▸ Data extracted from a collection
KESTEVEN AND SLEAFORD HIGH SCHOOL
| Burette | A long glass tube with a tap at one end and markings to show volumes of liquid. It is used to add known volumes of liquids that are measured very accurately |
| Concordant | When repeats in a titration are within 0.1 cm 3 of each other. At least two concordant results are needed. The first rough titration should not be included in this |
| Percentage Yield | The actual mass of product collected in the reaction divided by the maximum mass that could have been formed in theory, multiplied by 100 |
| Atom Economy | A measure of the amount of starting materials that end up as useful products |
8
--
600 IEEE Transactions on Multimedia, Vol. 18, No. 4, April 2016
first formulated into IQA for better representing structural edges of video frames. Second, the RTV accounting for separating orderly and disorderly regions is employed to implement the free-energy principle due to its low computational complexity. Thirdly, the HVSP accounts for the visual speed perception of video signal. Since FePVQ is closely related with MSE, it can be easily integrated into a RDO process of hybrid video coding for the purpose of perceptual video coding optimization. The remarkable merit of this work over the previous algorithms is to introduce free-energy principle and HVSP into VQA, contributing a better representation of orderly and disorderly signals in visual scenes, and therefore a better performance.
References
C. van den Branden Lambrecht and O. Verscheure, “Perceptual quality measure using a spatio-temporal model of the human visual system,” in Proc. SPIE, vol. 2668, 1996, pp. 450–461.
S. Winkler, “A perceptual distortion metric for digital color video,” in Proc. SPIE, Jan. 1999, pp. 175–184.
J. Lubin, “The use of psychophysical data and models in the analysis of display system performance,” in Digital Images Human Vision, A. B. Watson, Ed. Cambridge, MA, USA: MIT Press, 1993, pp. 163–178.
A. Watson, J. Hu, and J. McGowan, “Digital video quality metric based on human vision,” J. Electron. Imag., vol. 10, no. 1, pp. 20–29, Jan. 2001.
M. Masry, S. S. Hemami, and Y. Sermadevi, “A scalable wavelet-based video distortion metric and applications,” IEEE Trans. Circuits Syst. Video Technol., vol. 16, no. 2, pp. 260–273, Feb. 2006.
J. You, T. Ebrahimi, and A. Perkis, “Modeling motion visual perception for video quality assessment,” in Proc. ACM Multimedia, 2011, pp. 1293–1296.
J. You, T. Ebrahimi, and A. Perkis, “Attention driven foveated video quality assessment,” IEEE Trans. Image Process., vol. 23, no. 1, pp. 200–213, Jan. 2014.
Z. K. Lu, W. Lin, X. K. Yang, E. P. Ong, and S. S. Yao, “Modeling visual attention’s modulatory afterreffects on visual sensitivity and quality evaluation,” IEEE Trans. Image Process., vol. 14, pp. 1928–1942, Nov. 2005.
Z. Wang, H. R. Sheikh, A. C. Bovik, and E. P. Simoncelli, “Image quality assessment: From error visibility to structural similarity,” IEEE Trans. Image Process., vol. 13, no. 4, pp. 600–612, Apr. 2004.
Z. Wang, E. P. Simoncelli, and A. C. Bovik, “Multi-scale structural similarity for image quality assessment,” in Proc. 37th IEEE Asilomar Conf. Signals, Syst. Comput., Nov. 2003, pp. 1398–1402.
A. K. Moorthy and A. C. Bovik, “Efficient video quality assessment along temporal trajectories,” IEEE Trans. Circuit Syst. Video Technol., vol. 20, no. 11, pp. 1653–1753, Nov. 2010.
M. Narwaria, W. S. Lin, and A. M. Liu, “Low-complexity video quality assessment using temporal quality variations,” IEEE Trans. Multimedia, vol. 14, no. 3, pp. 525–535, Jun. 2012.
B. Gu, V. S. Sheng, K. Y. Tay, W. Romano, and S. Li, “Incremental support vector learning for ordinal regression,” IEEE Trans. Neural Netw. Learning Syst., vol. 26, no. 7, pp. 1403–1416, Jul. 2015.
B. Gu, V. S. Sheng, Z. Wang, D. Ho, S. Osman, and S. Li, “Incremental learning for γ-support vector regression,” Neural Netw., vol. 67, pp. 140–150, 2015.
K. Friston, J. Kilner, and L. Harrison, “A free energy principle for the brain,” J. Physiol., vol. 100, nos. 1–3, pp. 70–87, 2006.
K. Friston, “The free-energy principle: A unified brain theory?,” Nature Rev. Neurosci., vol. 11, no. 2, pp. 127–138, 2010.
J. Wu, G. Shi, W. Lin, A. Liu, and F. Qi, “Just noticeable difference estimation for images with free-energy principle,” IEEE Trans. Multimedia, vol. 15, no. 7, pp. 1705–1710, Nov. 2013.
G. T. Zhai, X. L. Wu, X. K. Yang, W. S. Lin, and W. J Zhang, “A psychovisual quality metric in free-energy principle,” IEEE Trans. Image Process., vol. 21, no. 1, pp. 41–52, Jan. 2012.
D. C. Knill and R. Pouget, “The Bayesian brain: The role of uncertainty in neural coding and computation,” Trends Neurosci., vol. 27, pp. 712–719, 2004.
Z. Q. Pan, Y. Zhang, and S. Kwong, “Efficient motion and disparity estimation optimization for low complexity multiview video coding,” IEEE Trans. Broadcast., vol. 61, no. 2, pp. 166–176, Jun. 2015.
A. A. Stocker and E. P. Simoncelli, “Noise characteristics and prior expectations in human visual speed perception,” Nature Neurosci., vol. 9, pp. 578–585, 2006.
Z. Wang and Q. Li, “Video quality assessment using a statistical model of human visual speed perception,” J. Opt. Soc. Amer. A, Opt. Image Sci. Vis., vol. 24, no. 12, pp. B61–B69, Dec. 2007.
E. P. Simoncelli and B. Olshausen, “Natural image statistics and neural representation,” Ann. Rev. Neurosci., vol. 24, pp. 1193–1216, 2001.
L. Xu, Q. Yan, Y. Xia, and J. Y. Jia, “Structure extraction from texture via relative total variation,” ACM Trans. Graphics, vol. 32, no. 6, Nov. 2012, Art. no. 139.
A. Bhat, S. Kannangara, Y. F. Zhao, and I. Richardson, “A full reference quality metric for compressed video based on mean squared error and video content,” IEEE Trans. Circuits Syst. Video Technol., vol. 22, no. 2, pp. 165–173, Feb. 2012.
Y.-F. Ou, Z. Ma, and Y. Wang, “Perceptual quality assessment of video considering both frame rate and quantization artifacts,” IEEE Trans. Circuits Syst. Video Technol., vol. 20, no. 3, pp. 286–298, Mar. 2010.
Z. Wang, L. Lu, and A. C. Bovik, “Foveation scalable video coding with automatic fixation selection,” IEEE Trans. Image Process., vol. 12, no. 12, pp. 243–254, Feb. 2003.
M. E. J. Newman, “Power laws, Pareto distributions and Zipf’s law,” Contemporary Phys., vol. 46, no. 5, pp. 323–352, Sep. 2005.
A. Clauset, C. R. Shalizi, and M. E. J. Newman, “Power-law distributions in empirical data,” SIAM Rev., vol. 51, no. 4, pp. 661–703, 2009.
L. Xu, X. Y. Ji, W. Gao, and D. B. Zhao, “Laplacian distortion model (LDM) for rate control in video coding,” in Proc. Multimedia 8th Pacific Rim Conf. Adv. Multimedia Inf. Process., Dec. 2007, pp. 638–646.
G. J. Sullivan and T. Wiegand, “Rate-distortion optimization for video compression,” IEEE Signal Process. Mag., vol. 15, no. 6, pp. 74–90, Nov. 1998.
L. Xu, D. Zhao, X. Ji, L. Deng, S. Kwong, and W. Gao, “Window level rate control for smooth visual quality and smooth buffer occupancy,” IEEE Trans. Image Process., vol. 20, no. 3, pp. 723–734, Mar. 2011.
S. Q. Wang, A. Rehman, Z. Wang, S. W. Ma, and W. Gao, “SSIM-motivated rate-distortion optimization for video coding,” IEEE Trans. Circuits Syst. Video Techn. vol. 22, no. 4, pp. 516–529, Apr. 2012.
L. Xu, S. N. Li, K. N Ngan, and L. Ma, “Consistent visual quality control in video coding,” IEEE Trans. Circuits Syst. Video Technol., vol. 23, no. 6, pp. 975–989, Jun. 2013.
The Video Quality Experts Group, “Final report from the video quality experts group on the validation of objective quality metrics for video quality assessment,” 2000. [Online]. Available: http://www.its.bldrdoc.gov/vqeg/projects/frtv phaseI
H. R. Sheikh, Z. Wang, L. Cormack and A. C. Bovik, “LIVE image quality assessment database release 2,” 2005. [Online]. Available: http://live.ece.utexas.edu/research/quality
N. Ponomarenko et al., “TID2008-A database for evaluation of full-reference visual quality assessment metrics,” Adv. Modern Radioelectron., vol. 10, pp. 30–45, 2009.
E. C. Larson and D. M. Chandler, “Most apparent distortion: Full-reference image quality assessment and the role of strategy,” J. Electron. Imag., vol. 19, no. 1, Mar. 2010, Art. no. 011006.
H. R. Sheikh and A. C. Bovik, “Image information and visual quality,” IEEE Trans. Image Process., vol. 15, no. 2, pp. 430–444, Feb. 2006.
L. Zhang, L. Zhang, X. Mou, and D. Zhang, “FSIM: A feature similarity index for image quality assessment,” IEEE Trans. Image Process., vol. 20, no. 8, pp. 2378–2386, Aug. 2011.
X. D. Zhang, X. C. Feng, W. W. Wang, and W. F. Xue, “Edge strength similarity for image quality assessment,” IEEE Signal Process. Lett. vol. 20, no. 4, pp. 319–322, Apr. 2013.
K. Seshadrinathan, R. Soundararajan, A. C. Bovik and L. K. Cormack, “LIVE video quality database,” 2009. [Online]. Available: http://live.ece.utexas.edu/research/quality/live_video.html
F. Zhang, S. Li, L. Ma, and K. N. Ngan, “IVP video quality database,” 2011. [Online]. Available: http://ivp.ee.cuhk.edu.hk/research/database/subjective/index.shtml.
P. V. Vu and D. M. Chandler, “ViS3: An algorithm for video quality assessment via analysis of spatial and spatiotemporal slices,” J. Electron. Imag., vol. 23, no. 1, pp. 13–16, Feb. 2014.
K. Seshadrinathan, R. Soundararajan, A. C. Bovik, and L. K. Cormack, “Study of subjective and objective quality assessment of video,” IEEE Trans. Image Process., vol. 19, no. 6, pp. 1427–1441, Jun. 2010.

▸ WHAT YOU ARE ASKED TO DO
Your job is to copy out every line from the records above that has the word "Newman".

▸ SOLVED EXERCISE
M. E. J. Newman, “Power laws, Pareto distributions and Zipf’s law,” Contemporary Phys., vol. 46, no. 5, pp. 323–352, Sep. 2005.
A. Clauset, C. R. Shalizi, and M. E. J. Newman, “Power-law distributions in empirical data,” SIAM Rev., vol. 51, no. 4, pp. 661–703, 2009.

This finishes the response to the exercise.